L’Afrique n’est cependant pas un bloc homogène, et il faut ainsi se méfier de toute essentialisation. De même, concevoir cette Histoire selon une trame chronologique avant / pendant / après la colonisation revient à regarder le continent africain uniquement dans le cadre de ses rapports avec l’Europe et le reste du monde, rapports qui, du reste, sont très largement antérieurs à l’arrivée des premiers explorateurs portugais à la fin du XVème siècle. Fauvelle et Surun ont ainsi opté pour un division en cinq périodes : l’Afrique ancienne (de la préhistoire au XVème siècle), l’ère moderne (XVème-XVIIIème), l’Afrique souveraine du XIXème siècle, l’Afrique coloniale et enfin l’Afrique depuis les années 1960.

Un tel découpage, qui plus est dans un atlas d’une centaine de pages, nécessite évidemment de faire des choix. L’intérêt de cet atlas réside notamment dans sa tendance à éviter de s’attarder sur les périodes et les événements que le lecteur est susceptible de déjà bien connaître, comme l’Egypte pharaonique ou la guerre d’Algérie. Lorsqu’il le fait, c’est sous un angle qui sort des chemins battus (les origines et l’idéologie derrière l’apartheid plutôt que le récit de sa chute). Pour le reste, il s’agit de faire ressortir la variété qui caractérise l’Histoire de l’Afrique, en retraçant celle d’importants Etats disparus (le Borno au XVIème siècle, le Sokoto au XIXème), mais aussi celle d’Etats qui ont dans l’ensemble subsisté sous d’autres noms (le Dahomey/Bénin ou l’Ashanti/Ghana) et de certaines régions qui ont su évoluer sous différentes formes pendant des siècles tout en conservant une certaine unité (Ethiopie).

La volonté de remettre l’Afrique au centre de l’Histoire du monde constitue l’autre point fort de cet ouvrage. Prenant soin de rappeler que l’« homme africain » qu’était homo sapiens est sorti d’Afrique il y a 115000 ans pour se propager aux quatre coins du globe, les auteurs remettent en perspective toutes les connexions établies au sein du continent (ni le Sahara ni la forêt équatoriale ne constituèrent des barrières) et hors de celui-ci, au niveau de l’interface méditerranéenne ou de l’ouverture sur l’Arabie, l’Inde et la Chine, opérée notamment par la civilisation swahilie. Quant à l’implantation progressive de l’islam dans une large moitié nord du continent, elle recoupe ces deux dimensions géographiques, par son origine extérieure au continent et son influence majeure sur le développement du commerce médiéval.

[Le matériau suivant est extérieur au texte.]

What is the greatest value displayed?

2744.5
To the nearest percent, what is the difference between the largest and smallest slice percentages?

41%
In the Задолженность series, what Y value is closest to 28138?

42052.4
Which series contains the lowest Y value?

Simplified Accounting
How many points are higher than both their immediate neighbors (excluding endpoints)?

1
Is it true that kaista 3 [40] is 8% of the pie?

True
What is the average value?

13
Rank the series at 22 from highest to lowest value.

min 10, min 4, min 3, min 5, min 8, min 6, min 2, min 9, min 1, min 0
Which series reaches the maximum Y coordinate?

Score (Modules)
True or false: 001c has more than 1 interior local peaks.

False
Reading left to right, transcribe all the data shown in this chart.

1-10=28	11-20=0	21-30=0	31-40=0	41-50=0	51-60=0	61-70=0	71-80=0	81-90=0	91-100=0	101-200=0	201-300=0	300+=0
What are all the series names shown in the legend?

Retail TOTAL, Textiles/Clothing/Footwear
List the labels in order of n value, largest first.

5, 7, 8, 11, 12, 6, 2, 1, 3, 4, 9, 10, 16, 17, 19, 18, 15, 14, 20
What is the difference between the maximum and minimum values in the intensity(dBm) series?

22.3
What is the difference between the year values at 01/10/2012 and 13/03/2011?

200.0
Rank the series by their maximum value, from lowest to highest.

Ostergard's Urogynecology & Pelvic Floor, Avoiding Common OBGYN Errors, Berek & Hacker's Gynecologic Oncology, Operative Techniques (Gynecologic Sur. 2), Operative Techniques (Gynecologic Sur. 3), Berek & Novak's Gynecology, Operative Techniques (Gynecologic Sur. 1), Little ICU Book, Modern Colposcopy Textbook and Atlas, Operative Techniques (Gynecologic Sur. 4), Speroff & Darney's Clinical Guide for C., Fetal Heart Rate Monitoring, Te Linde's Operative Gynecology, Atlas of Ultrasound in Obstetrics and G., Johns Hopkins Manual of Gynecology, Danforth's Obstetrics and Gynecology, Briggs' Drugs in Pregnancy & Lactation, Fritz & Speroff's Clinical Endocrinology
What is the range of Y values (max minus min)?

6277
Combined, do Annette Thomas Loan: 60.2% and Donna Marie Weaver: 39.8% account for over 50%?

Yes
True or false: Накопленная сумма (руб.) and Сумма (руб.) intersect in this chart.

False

Au fur et à mesure qu’on se rapproche de notre période, apparaît toutefois l’unique défaut de cet atlas : trop court et ne visant nullement à l’exhaustivité, il laisse de côté certaines régions (l’Afrique australe hors Afrique du Sud, le Maghreb) et certains Etats sur lesquels il aurait été intéressant de revenir (songeons par exemple à la création du Liberia au XIXème siècle par des Américains blancs désireux d’y envoyer les esclaves affranchis). De même, s’il revient de manière très claire sur certains conflits complexes (le génocide rwandais, les guerres en RDC) ou sur la question des migrations (très majoritairement internes au continent), l’Atlas fait l’impasse sur certaines questions tout aussi brûlantes : la présence de groupes islamistes dans certains pays (Mali, Nigeria), les enjeux du réchauffement climatique sur le continent, ou encore les contours de ce qu’on appelle désormais la Chinafrique. En somme, les textes et les cartes présents dans cet atlas sont tous clairs et instructifs, mais on en aurait justement aimé un peu plus. Pour une future réédition ?

Atlas historique de l’Afrique. De la préhistoire à nos jours, François-Xavier Fauvelle et Isabelle Surun (dir.)